Outside, autumn rain drummed against the windows. Her phone buzzed—Marcus, again. Their marriage had become a series of near-misses and silent dinners, two people orbiting each other like satellites that had drifted off course. She couldn't bear to look at his messages, not yet.

Her father had been like a bear hibernating through his own life, emerging only occasionally, grumpy and disoriented. She'd inherited that tendency—the heavy fur of depression, the instinct to sleep through the hard seasons. She stared at herself in the mirror above his desk, wearing his cap, looking like some strange hybrid of the two of them.

The vitamin sorter clicked in her hand. She opened the Monday compartment and shook the pills into her palm. Two orange circles, a white capsule, a transparent gel.
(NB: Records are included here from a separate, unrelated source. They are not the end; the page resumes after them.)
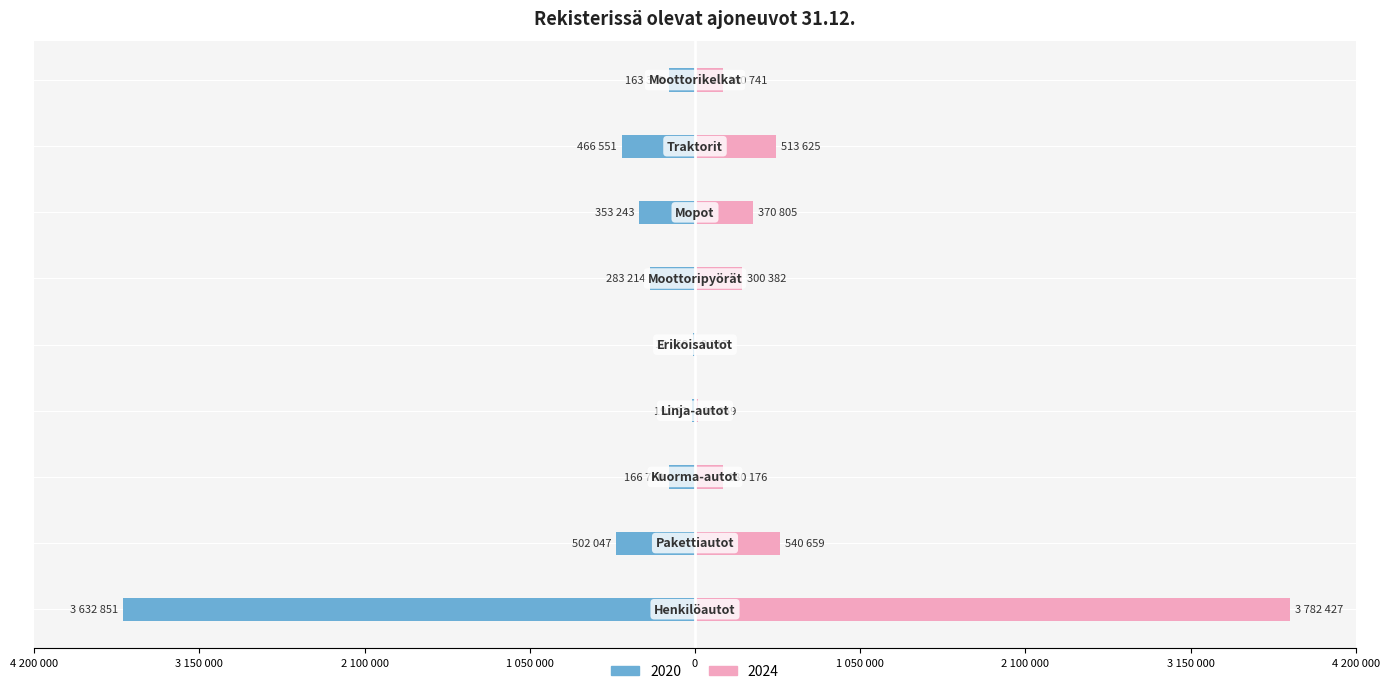

How many groups of bars are there?

9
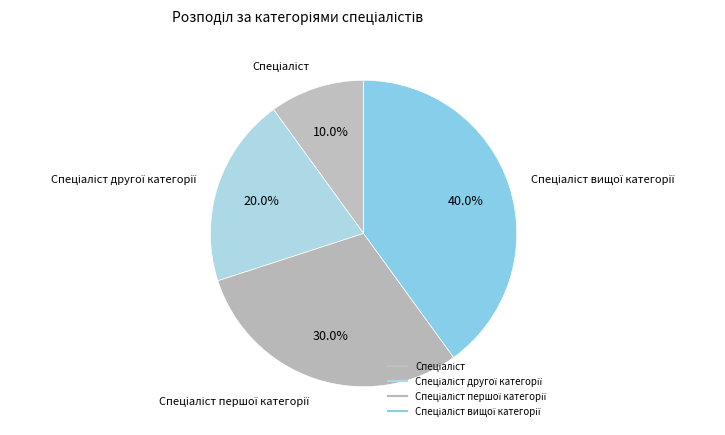

Count the number of slices in the pie.

4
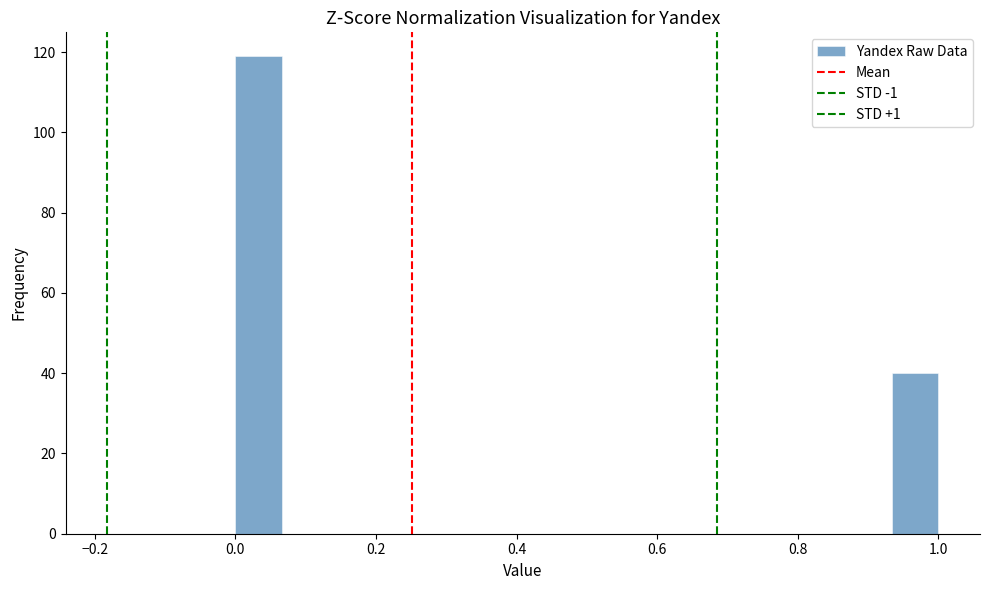

Read against the x-axis, roughly where is the centre of the tallest bar?

0.04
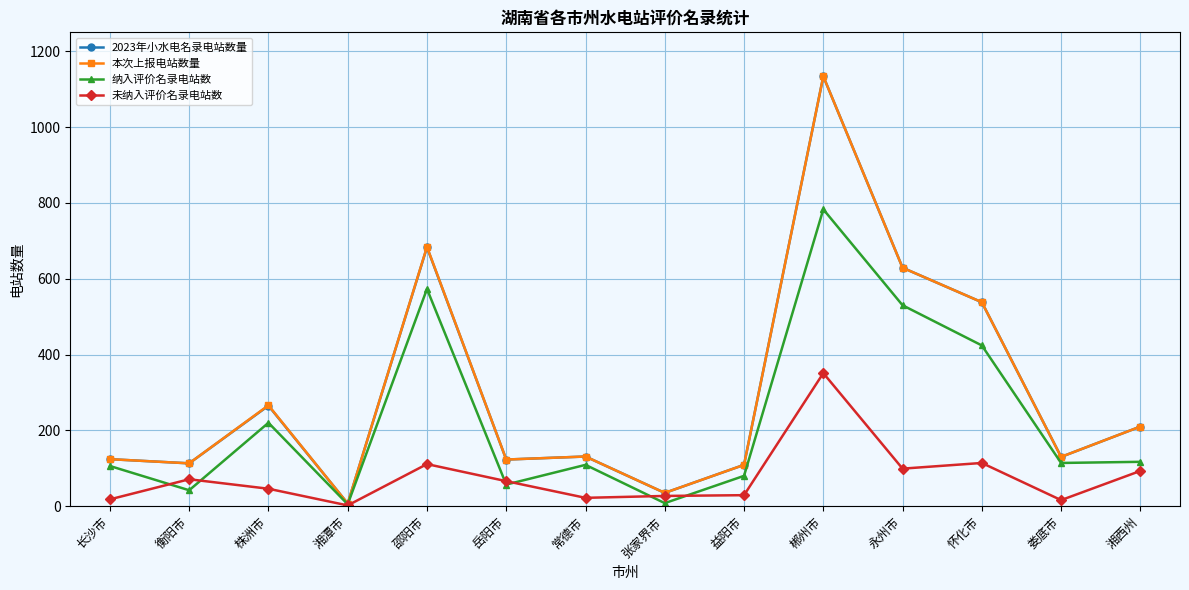

What is the average value of the 2023年小水电名录电站数量 series?

302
What had he hoped they would fix? What did she hope to fix?

She called Marcus. His voice came through, warm with sleep. "I was just thinking about you," he said.

"I'm at my dad's," she said. "I think—I think I need to learn how to wake up."

"I'll help you," he said. "We'll figure it out together."

She placed the baseball cap back on the desk and left the room, closing the door on the sphinx's riddles, walking toward something that might, with time, become an answer.